Texto seleccionado:
- - - -

Elogio de huertas y hortelanos
«El alejamiento del campo ha supuesto el olvido de trabajos, útiles, aperos, medidas y variedades de hortalizas y frutos. A nadie produce desvelo alguno no poder distinguir una cuerda de una fanega, un azumbre de un cuartillo»»»
Afortunados los que tuvieron una huerta porque, en palabras de José María de Cossío, conocieron el lujo de la abundancia. Las huertas dieron sustancia a mesas capitulares, mayorazgos, vínculos, cofradías y patronatos, sustentaron las mesas de los menestrales, socorrieron los libros de fábrica de las parroquias y alegraron las cocinas y platillos de los conventos. La vida del hortelano no era la de los grandes espacios pastoriles, ni había en su horizonte rebaños inmensos que gobernar, ni romances de lobas pardas; tampoco era la de los campos de pan llevar, segados por cuadrillas que llegaban de lejos y recibían su pago en reales, pan, queso, vino y carne. Su espacio era más reducido, sujeto a su cuidado, afiligranado como letra capitular o iluminación de libro de horas. En una huerta de dos cuerdas cabía un reino entero para regir y guardar.
El utillaje de los hortelanos era sencillo. No se sacaba adelante una huerta con poderosas yuntas y arados sino con herramientas muy sencillas, pequeñas y de laboreo fino. El que haya visto una huerta cultivada como es debido, constatará que es obra digna de orfebre. Así, todo se resolvía con azuelas, almocafres, hachuelas de diversa traza, hocinos, castellanos o moriscos, azadones de peto morisco, azadones angostos, también moriscos, trinchetes, azadas hortelanas, azadones mochos, picos para sacar nabos y escardillos. Para recoger lo cosechado se recurría a esportones de hortelano, que podían ser de cinco vueltas, o a serones de ocho pleitas. En los inventarios antiguos también se citan capachos de burra, específicos para transportar fruta. No nos deben extrañar estos nombres amoriscados puesto que los de esta naturaleza fueron muy buenos hortelanos y también, todo sea dicho, unos arrieros reputados entre los mejores. Las labores de la huerta exigían, además, un buen manejo de la cordelería y de toda suerte de soguillas, también del hábil uso de las cañas para hacer aparejos adecuados. Si no se podían conseguir cerca de las acequias o ríos, se compraban -en tiempos de Felipe IV- a un real el manojo de veinticinco pares.
El riego era regulado por cabildos y regimientos municipales. Los alcaldes y veedores de acequia dirimían conflictos, evitaban ruidos y pendencias y, si era posible, evitaban esos largos pleitos que enemistaban familias enteras durante muchos años. El hortelano, hombre pacífico y de vida ordenada por naturaleza, no toleraba agravios en cuestiones de agua. Los turnos de riego se marcaban, solemnemente, con toques que llegaban, desde la lejanía, de torres de vela y campanarios. Estas campanadas formaban parte de su paisaje sonoro junto al rumor de aguas y alamedas, la algarabía de los pájaros y la fanfarria de ranas, cigarras y grillos. Era la música franciscana del campo, las chirimías y los atabales de la huerta. No imaginamos al hortelano dedicado a su labor con los cantares de los segadores. Aunque quién sabe pues, en el mundo de ayer, cantar era siempre consuelo de obligaciones y trabajos.

- - - -

Información mostrada:
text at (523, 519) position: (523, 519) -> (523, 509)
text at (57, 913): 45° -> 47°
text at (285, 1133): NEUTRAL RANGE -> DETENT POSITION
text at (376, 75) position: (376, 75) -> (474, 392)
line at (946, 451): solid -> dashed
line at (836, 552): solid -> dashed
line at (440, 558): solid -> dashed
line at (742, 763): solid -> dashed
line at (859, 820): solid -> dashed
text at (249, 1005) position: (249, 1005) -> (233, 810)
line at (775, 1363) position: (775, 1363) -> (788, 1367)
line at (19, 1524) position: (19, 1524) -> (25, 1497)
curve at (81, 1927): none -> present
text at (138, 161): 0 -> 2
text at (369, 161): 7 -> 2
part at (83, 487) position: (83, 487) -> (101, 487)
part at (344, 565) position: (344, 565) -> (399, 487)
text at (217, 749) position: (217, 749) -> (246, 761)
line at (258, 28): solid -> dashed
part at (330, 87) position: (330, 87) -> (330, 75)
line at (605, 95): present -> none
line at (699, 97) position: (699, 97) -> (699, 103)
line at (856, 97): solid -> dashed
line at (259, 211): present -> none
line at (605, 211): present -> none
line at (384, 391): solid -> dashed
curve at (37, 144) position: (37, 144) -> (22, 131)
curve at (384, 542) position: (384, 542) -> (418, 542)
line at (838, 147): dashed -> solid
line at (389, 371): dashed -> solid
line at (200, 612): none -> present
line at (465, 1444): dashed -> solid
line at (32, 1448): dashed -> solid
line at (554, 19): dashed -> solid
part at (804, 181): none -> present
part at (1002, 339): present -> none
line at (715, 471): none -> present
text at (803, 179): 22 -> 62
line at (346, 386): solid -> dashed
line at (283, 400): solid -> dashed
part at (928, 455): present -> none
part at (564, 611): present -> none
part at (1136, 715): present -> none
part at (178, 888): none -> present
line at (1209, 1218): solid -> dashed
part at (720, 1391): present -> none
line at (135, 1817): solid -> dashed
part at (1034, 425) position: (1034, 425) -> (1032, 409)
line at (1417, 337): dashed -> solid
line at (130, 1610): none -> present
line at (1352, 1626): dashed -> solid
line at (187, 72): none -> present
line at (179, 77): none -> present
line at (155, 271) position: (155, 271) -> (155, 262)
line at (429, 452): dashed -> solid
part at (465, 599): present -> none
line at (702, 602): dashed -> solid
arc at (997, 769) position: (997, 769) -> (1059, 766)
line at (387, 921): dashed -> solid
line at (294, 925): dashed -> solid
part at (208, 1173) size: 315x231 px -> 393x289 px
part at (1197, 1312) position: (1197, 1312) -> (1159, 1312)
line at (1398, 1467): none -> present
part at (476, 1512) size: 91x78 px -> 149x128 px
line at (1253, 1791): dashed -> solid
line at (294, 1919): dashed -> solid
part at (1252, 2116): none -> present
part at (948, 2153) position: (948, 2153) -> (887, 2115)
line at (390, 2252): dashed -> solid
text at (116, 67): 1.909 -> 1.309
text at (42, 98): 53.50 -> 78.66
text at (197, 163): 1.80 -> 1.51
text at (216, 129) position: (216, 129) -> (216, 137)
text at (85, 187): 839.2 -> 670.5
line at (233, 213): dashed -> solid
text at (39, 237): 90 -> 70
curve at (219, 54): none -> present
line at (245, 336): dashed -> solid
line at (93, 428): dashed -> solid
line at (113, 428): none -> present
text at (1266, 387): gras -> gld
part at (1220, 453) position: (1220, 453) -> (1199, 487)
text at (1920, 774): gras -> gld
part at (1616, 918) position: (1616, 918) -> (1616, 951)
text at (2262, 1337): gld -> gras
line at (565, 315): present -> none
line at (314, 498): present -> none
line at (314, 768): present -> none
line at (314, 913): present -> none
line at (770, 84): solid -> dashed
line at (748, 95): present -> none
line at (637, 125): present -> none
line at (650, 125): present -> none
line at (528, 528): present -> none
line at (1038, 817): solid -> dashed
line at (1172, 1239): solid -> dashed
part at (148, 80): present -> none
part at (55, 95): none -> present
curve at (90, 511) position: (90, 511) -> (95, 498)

- - - -

Tareas por realizar:
A. Según el texto sobre las huertas, ¿a qué precio se compraban las cañas en tiempos de Felipe IV?
B. Transcribe del texto sobre las huertas el fragmento comprendido entre «Afortunados los que» y «regir y guardar.», ambos incluidos.

Respuestas esperadas:
A. A un real el manojo de veinticinco pares.

B.
Afortunados los que tuvieron una huerta porque, en palabras de José María de Cossío, conocieron el lujo de la abundancia. Las huertas dieron sustancia a mesas capitulares, mayorazgos, vínculos, cofradías y patronatos, sustentaron las mesas de los menestrales, socorrieron los libros de fábrica de las parroquias y alegraron las cocinas y platillos de los conventos. La vida del hortelano no era la de los grandes espacios pastoriles, ni había en su horizonte rebaños inmensos que gobernar, ni romances de lobas pardas; tampoco era la de los campos de pan llevar, segados por cuadrillas que llegaban de lejos y recibían su pago en reales, pan, queso, vino y carne. Su espacio era más reducido, sujeto a su cuidado, afiligranado como letra capitular o iluminación de libro de horas. En una huerta de dos cuerdas cabía un reino entero para regir y guardar.